Page last updated: February 24, 2021
Documenting an immigrant family from the early 20th century, Sonia Alland addresses sensitive psychological threads and transformations as she observes her family with tender objectivity. With this daughter’s buoyant narration, we meet the central figure, Alland’s mother, Rose, and then we branch out into the family and loop back again. Clear, concise, gentle, and patient—never burdened by superfluous or sentimental details—stories of many people are braided into a cohesive, succinct story.

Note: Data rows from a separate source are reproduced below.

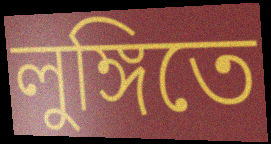
লুঙ্গিতে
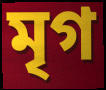
মৃগ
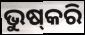
ଭୁଷ୍‍କରି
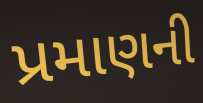
પ્રમાણની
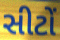
સીટોં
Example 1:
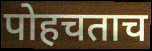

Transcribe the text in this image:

पोहचताच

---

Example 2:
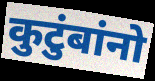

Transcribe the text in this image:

कुटुंबांनो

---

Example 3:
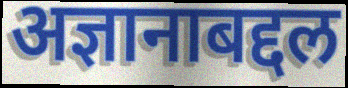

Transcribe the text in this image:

अज्ञानाबद्दल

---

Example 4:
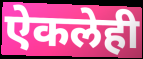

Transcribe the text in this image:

ऐकलेही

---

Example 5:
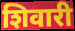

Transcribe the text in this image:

शिवारी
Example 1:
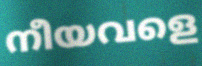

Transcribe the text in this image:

നീയവളെ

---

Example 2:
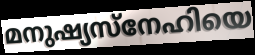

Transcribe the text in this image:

മനുഷ്യസ്നേഹിയെ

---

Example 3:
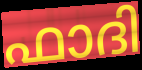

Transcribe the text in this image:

ഫാദി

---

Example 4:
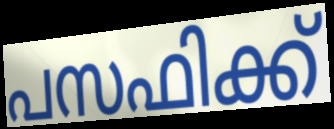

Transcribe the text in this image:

പസഫിക്ക്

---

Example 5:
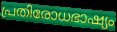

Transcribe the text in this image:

പ്രതിരോധഭാഷ്യം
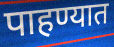
पाहण्यात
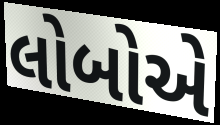
લોબોએ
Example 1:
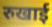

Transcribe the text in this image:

रुखाई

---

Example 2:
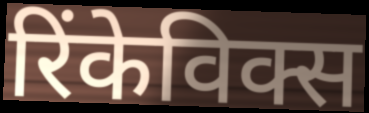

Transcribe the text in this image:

रिंकेविक्स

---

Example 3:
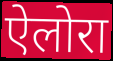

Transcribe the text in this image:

ऐलोरा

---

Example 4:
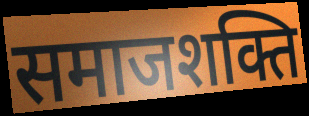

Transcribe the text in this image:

समाजशक्ति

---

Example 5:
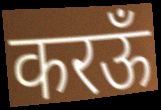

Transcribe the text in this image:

करऊँ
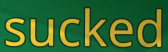
sucked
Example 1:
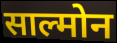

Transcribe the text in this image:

साल्मोन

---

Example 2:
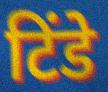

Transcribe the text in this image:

टिंडे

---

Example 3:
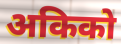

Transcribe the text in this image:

अकिको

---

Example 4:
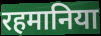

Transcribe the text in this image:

रहमानिया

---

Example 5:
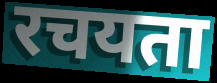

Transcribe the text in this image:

रचयता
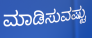
ಮಾಡಿಸುವಷ್ಟು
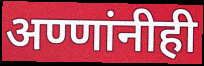
अण्णांनीही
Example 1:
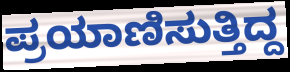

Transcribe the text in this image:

ಪ್ರಯಾಣಿಸುತ್ತಿದ್ದ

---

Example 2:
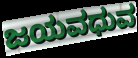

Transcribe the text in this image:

ಜಯವಧುವ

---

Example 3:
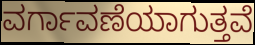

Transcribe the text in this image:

ವರ್ಗಾವಣೆಯಾಗುತ್ತವೆ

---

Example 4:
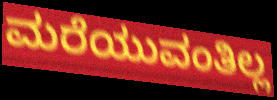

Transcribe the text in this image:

ಮರೆಯುವಂತಿಲ್ಲ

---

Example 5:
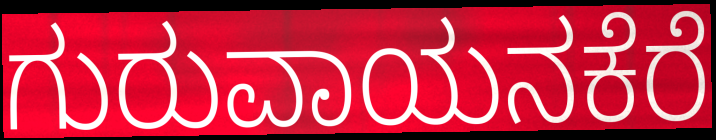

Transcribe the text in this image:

ಗುರುವಾಯನಕೆರೆ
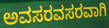
ಅವಸರವಸರವಾಗಿ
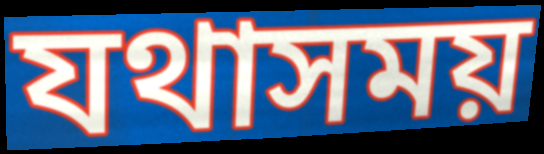
যথাসময়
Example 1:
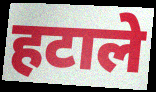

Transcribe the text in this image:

हटाले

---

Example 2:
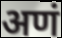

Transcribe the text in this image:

अणं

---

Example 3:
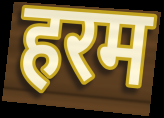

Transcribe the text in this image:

हरम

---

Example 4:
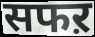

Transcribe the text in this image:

सफऱ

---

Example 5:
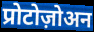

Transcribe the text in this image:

प्रोटोज़ोअन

Alland allows herself and her family to be vulnerable to our viewing. With the narrator, we acknowledge mystery and in that discover perhaps something about our own psychologies—our desires to know or not to know. By watching the narrator unpeel layers of human behaviors, we may come to see that looking into our families may neither be as threatening nor as obvious as it might feel at first. Perhaps we might even discover peace where formerly there lived fear or hurt.
“As I write this, I’m beginning to see my mother differently. The clever strategy she devised to prevent the effects of age from spoiling an enjoyable experience with her son, reminds me of other occasions in her past. She was an unhappy victim of my father’s harshness. True enough. But underneath her sadness was a strength invisible to me. How could I perceive that somewhere in her was that hardy 11-year-old determined to measure up to the demands put on her … Only now, looking back on her life, do I realize that the image of my mother as a helpless victim was sorely limited. What was essential—her ingenuity, her resilience—was missing.”